Vodafone Idea shares surged up to 8.5% in intraday trade, extending gains amid key relief measures. The telco secured Rs 5,836 crore from Vodafone Group via an amended merger pact, with Rs 2,307 crore due in 12 months, plus earmarked shares worth Rs 3,529 crore.
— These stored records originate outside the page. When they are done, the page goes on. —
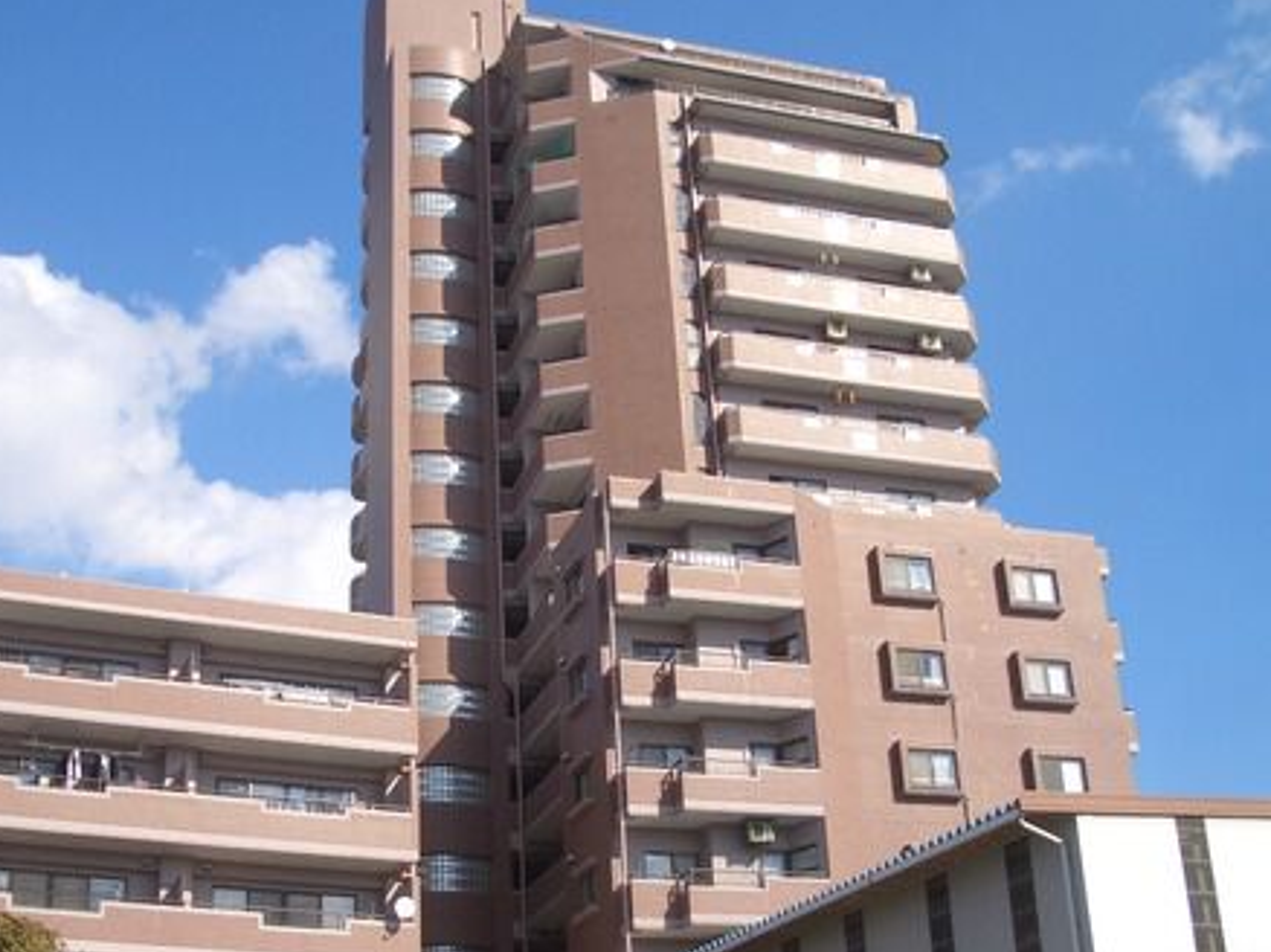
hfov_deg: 39.6
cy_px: 592
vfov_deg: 30.1
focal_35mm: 48
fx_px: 1761
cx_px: 525
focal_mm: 5.8
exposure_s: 1/400
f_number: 4.3
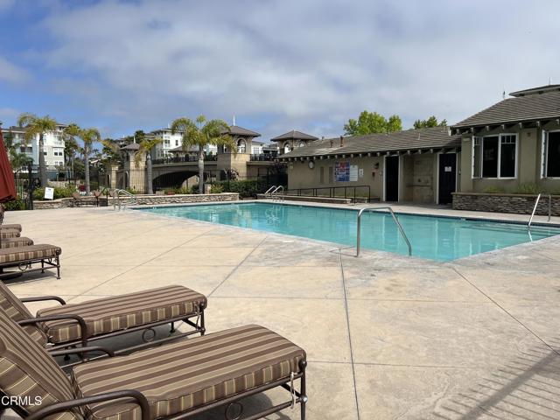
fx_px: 421
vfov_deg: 53.1
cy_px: 210
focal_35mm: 26
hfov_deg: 67.3
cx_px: 280
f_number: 1.5
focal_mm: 5.7
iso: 50
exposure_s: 1/6993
Coupled with the government's Cabinet-approved freeze on Rs 87,695 crore AGR dues—payable from FY32 over 10 years—this eases liquidity woes for the debt-burdened operator.
CLAM Settlement Windfall: Revised 2017 merger agreement delivers Rs 5,836 crore total; Vodafone Group sets aside 328 crore Vi shares for sale, boosting immediate funds.
AGR Dues Relief: Cabinet freezes dues at Rs 87,695 crore as of Dec 31; repayments start FY32-41 after DoT reassessment up to FY17—avoids Rs 18,000 crore annual outflow from FY25.
Stock Surge Details: Shares hit intraday high near Rs 11.65 from Rs 10.76 close; up 4-5% early, momentum built on high volumes amid sector optimism.
Strategic Impact: Bolsters Vi's 198 million subscribers and 18,000 employees; supports 5G rollout, ARPU growth (Q2FY26 at Rs 180, +8.7% YoY).
Market Context
The rally aligns with telecom sector tailwinds like tariff hikes and reduced competition. Vi, with 48.9% government stake, gains breathing room post-Supreme Court AGR verdict tweaks. Analysts eye sustained uptrend if funding materializes.